CHAPTER 6: COUNTRY RISK ANALYSIS
5
ANSWER. Those workers covered by the higher minimum wage and who keep their jobs will see their incomes rise.
However, many workers will lose their jobs since the new wages will exceed the value of their work (low wages
typically signal low productivity and few salable worker skills, not exploitation). The most seriously affected
companies will be those facing foreign competition, since they will be unable to raise their prices much. Such
companies will attempt to lower their costs by substituting capital for labor, moving offshore, or just reducing their
workforce. Moreover, those workers who are not covered will find more competition for their jobs, leading to a fall
in wages in the uncovered sector of the economy. The net effect will be higher unemployment and a workforce that
is worse off overall. To the extent that companies can offset their higher labor costs by raising prices, their
customers will be worse off.
c.
Impose import restrictions on most products to preserve the domestic market for local manufacturers and,
thereby, increase national income.
ANSWER. Import restrictions will lead to higher domestic prices for lower quality products. It will also stifle
innovation and make domestic firms less competitive. The evidence is that countries that follow an export-oriented
growth strategy grow much more rapidly than those that seek to grow through import substitution. Thus, this policy
will reduce Mexico's national income, not increase it.
d.
Raise corporate and personal tax rates from 50% to 70% to boost tax revenues and reduce the Mexican
government deficit.
ANSWER. The odds are that the Mexican government will collect less tax revenue at a 70% tax rate than at a 50%
rate. People will have greater incentive to cheat on their taxes and less incentive to work if 70% of what they earn
goes to the government. Thus, both actual and reported income will probably be sufficiently lower at a 70% tax rate
than at a 50% rate that the rise in the tax rate will be more than offset by the decline in taxable income. At the same
time, economic growth will be reduced and there will be more demands on the government to "do something,"

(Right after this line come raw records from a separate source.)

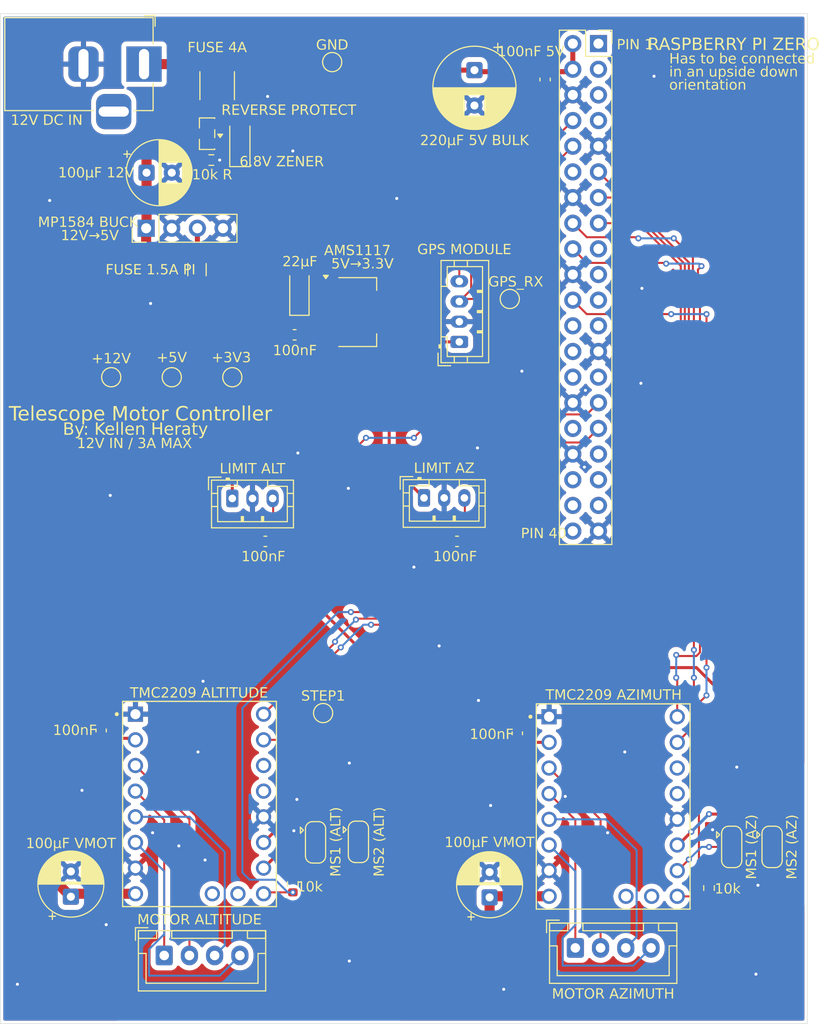
<source format=kicad_pcb>
(kicad_pcb
	(version 20241229)
	(generator "pcbnew")
	(generator_version "9.0")
	(general
		(thickness 1.6)
		(legacy_teardrops no)
	)
	(paper "A4")
	(layers
		(0 "F.Cu" signal)
		(2 "B.Cu" signal)
		(9 "F.Adhes" user "F.Adhesive")
		(11 "B.Adhes" user "B.Adhesive")
		(13 "F.Paste" user)
		(15 "B.Paste" user)
		(5 "F.SilkS" user "F.Silkscreen")
		(7 "B.SilkS" user "B.Silkscreen")
		(1 "F.Mask" user)
		(3 "B.Mask" user)
		(17 "Dwgs.User" user "User.Drawings")
		(19 "Cmts.User" user "User.Comments")
		(21 "Eco1.User" user "User.Eco1")
		(23 "Eco2.User" user "User.Eco2")
		(25 "Edge.Cuts" user)
		(27 "Margin" user)
		(31 "F.CrtYd" user "F.Courtyard")
		(29 "B.CrtYd" user "B.Courtyard")
		(35 "F.Fab" user)
		(33 "B.Fab" user)
		(39 "User.1" user)
		(41 "User.2" user)
		(43 "User.3" user)
		(45 "User.4" user)
	)
	(setup
		(stackup
			(layer "F.SilkS"
				(type "Top Silk Screen")
			)
			(layer "F.Paste"
				(type "Top Solder Paste")
			)
			(layer "F.Mask"
				(type "Top Solder Mask")
				(thickness 0.01)
			)
			(layer "F.Cu"
				(type "copper")
				(thickness 0.035)
			)
			(layer "dielectric 1"
				(type "core")
				(thickness 1.51)
				(material "FR4")
				(epsilon_r 4.5)
				(loss_tangent 0.02)
			)
			(layer "B.Cu"
				(type "copper")
				(thickness 0.035)
			)
			(layer "B.Mask"
				(type "Bottom Solder Mask")
				(thickness 0.01)
			)
			(layer "B.Paste"
				(type "Bottom Solder Paste")
			)
			(layer "B.SilkS"
				(type "Bottom Silk Screen")
			)
			(copper_finish "None")
			(dielectric_constraints no)
		)
		(pad_to_mask_clearance 0)
		(allow_soldermask_bridges_in_footprints no)
		(tenting front back)
		(pcbplotparams
			(layerselection 0x00000000_00000000_55555555_5755f5ff)
			(plot_on_all_layers_selection 0x00000000_00000000_00000000_00000000)
			(disableapertmacros no)
			(usegerberextensions no)
			(usegerberattributes yes)
			(usegerberadvancedattributes yes)
			(creategerberjobfile yes)
			(dashed_line_dash_ratio 12.000000)
			(dashed_line_gap_ratio 3.000000)
			(svgprecision 4)
			(plotframeref no)
			(mode 1)
			(useauxorigin no)
			(hpglpennumber 1)
			(hpglpenspeed 20)
			(hpglpendiameter 15.000000)
			(pdf_front_fp_property_popups yes)
			(pdf_back_fp_property_popups yes)
			(pdf_metadata yes)
			(pdf_single_document no)
			(dxfpolygonmode yes)
			(dxfimperialunits yes)
			(dxfusepcbnewfont yes)
			(psnegative no)
			(psa4output no)
			(plot_black_and_white yes)
			(sketchpadsonfab no)
			(plotpadnumbers no)
			(hidednponfab no)
			(sketchdnponfab yes)
			(crossoutdnponfab yes)
			(subtractmaskfromsilk no)
			(outputformat 1)
			(mirror no)
			(drillshape 1)
			(scaleselection 1)
			(outputdirectory "")
		)
	)
	(net 0 "")
	(net 1 "+12V")
	(net 2 "GND")
	(net 3 "+5V")
	(net 4 "+3V3")
	(net 5 "LIM1")
	(net 6 "LIM2")
	(net 7 "Net-(D1-A)")
	(net 8 "Net-(D1-K)")
	(net 9 "Net-(F1-Pad1)")
	(net 10 "Net-(J_MP1584-Pin_3)")
	(net 11 "unconnected-(J1-Pad3)")
	(net 12 "Net-(JP1-C)")
	(net 13 "Net-(JP2-C)")
	(net 14 "Net-(JP3-C)")
	(net 15 "Net-(JP4-C)")
	(net 16 "GPS_TX")
	(net 17 "GPS_RX")
	(net 18 "MOT1_1A")
	(net 19 "MOT1_2A")
	(net 20 "MOT1_1B")
	(net 21 "MOT1_2B")
	(net 22 "MOT2_2B")
	(net 23 "MOT2_1B")
	(net 24 "MOT2_1A")
	(net 25 "MOT2_2A")
	(net 26 "unconnected-(J_PI1-Pin_17-Pad17)")
	(net 27 "TMC1_EN")
	(net 28 "unconnected-(J_PI1-Pin_40-Pad40)")
	(net 29 "unconnected-(J_PI1-Pin_27-Pad27)")
	(net 30 "unconnected-(J_PI1-Pin_1-Pad1)")
	(net 31 "unconnected-(J_PI1-Pin_36-Pad36)")
	(net 32 "unconnected-(J_PI1-Pin_26-Pad26)")
	(net 33 "unconnected-(J_PI1-Pin_5-Pad5)")
	(net 34 "unconnected-(J_PI1-Pin_3-Pad3)")
	(net 35 "unconnected-(J_PI1-Pin_21-Pad21)")
	(net 36 "unconnected-(J_PI1-Pin_35-Pad35)")
	(net 37 "TMC1_DIR")
	(net 38 "unconnected-(J_PI1-Pin_32-Pad32)")
	(net 39 "unconnected-(J_PI1-Pin_37-Pad37)")
	(net 40 "unconnected-(J_PI1-Pin_19-Pad19)")
	(net 41 "unconnected-(J_PI1-Pin_12-Pad12)")
	(net 42 "unconnected-(J_PI1-Pin_23-Pad23)")
	(net 43 "TMC1_STEP")
	(net 44 "unconnected-(J_PI1-Pin_28-Pad28)")
	(net 45 "unconnected-(J_PI1-Pin_24-Pad24)")
	(net 46 "TMC2_STEP")
	(net 47 "unconnected-(J_PI1-Pin_7-Pad7)")
	(net 48 "unconnected-(J_PI1-Pin_38-Pad38)")
	(net 49 "TMC2_EN")
	(net 50 "unconnected-(J_PI1-Pin_33-Pad33)")
	(net 51 "TMC2_DIR")
	(net 52 "unconnected-(J_TMC1-INDEX-Pad17)")
	(net 53 "unconnected-(J_TMC1-DIAG-Pad18)")
	(net 54 "unconnected-(J_TMC1-PDN-Pad11)")
	(net 55 "unconnected-(J_TMC1-UART-Pad12)")
	(net 56 "unconnected-(J_TMC2-UART-Pad12)")
	(net 57 "unconnected-(J_TMC2-INDEX-Pad17)")
	(net 58 "unconnected-(J_TMC2-DIAG-Pad18)")
	(net 59 "unconnected-(J_TMC2-PDN-Pad11)")
	(footprint "Connector_JST:JST_XH_B4B-XH-A_1x04_P2.50mm_Vertical" (layer "F.Cu") (at 176.25 133.25))
	(footprint "Capacitor_SMD:C_0603_1608Metric" (layer "F.Cu") (at 170 110.975 90))
	(footprint "TestPoint:TestPoint_Pad_D1.5mm" (layer "F.Cu") (at 210.5 68.25))
	(footprint "TestPoint:TestPoint_Pad_D1.5mm" (layer "F.Cu") (at 192.9 44.8))
	(footprint "Fuse:Fuse_1206_3216Metric" (layer "F.Cu") (at 179.5 65.35 -90))
	(footprint "Capacitor_Tantalum_SMD:CP_EIA-3216-18_Kemet-A" (layer "F.Cu") (at 189.65 67.55 90))
	(footprint "TestPoint:TestPoint_Pad_D1.5mm" (layer "F.Cu") (at 171 76))
	(footprint "Capacitor_SMD:C_0603_1608Metric" (layer "F.Cu") (at 205.275 92.25 180))
	(footprint "Connector_JST:JST_PH_B4B-PH-K_1x04_P2.00mm_Vertical" (layer "F.Cu") (at 205.5 72.5 90))
	(footprint "Resistor_SMD:R_0603_1608Metric" (layer "F.Cu") (at 230.25 126.575 -90))
	(footprint "Connector_PinHeader_2.54mm:PinHeader_1x04_P2.54mm_Vertical" (layer "F.Cu") (at 174.46 61.25 90))
	(footprint "TestPoint:TestPoint_Pad_D1.5mm" (layer "F.Cu") (at 183 76))
	(footprint "Capacitor_THT:CP_Radial_D6.3mm_P2.50mm" (layer "F.Cu") (at 167 127.43238 90))
	(footprint "TMC2209_SILENTSTEPSTICK:MODULE_TMC2209_SILENTSTEPSTICK" (layer "F.Cu") (at 220.75 118.5))
	(footprint "Capacitor_SMD:C_0603_1608Metric" (layer "F.Cu") (at 211.25 111.25 90))
	(footprint "Package_TO_SOT_SMD:SOT-23"
		(layer "F.Cu")
		(uuid "73c95f5f-d670-4e28-baa1-92481e3bf048")
		(at 180.5 51.8875
... [925881 chars truncated]
</source>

which usually means spending more money. The net result will be a higher deficit.
e.
Fix the nominal exchange rate at its current level in order to hold down the cost to Mexican consumers of
imported necessities (assume that inflation is currently 100% annually in Mexico).
ANSWER. Mexico and many other Latin American countries already tried this during the 1970s and early 1980s. To
summarize the conclusions in the Mexican Peso case, the resulting jump in the real exchange rate boosted imports,
cut exports, and led to capital flight and huge and unsustainable trade and government budget deficits. Sorting out
the mess cost Latin America a decade of economic misery and lost economic growth. Fixing the exchange rate with
inflation running at 100% annually, as proposed here, will double the real value of the peso in a year. This will bring
on the troubles just described even faster than in the 1980s.